Task input:
——

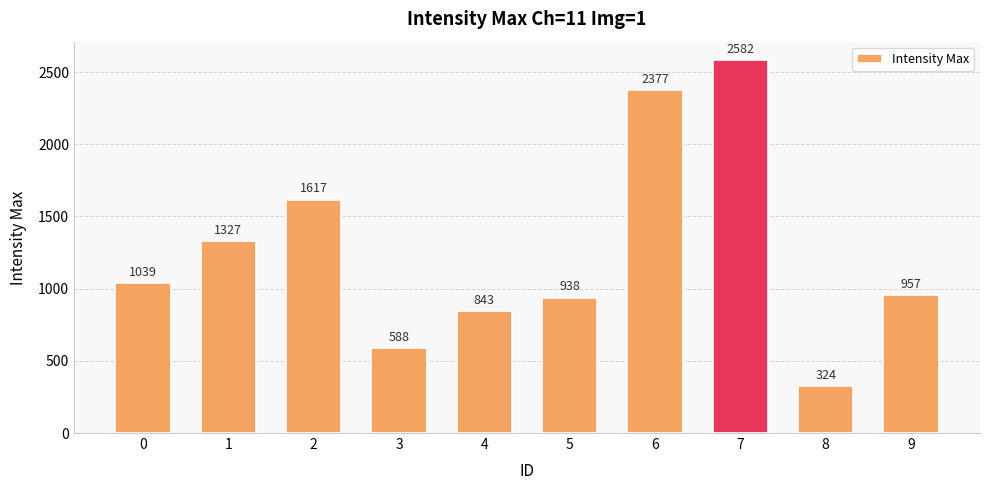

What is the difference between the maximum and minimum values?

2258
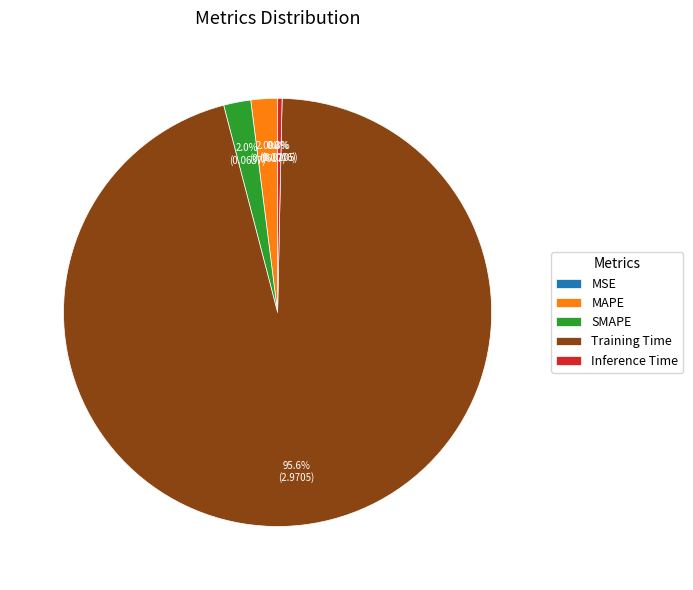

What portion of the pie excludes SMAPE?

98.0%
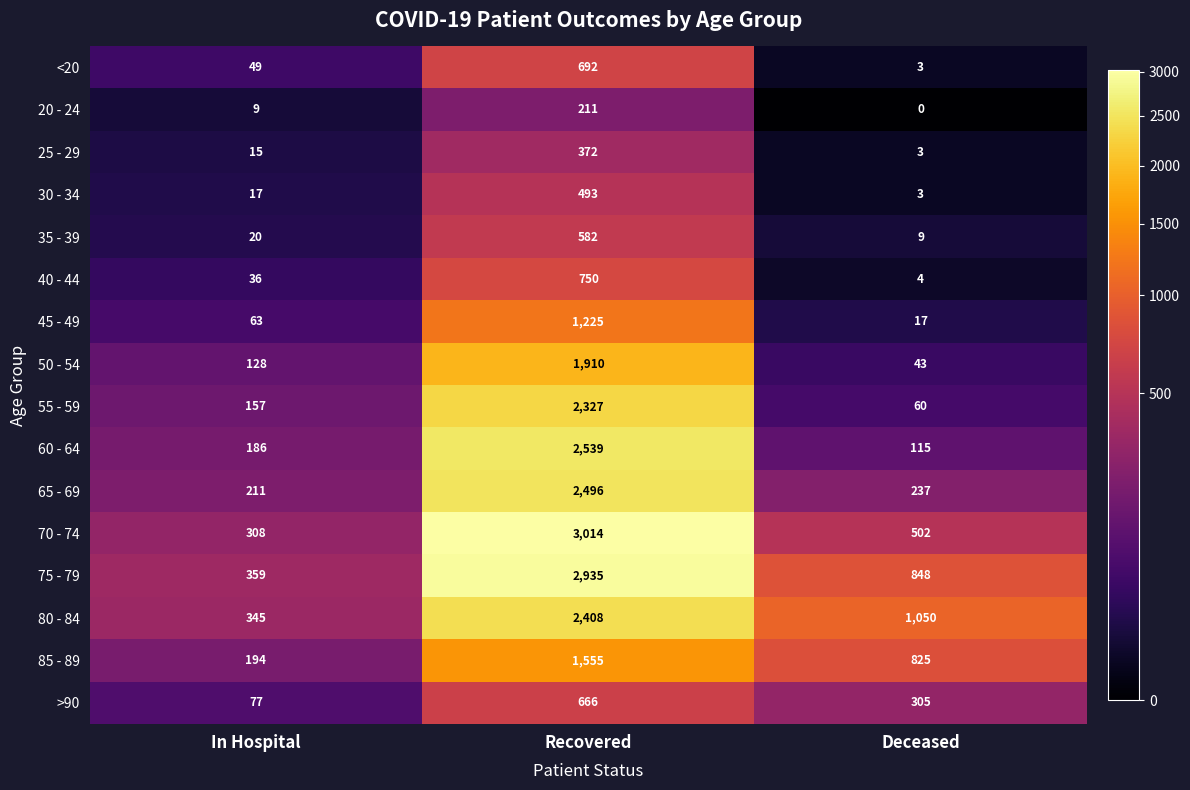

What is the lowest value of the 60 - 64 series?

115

——

Instructions to follow:
Echo these lines verbatim, omitting the pictures.

Expected answer:
What is the difference between the maximum and minimum values?

2258

What portion of the pie excludes SMAPE?

98.0%

What is the lowest value of the 60 - 64 series?

115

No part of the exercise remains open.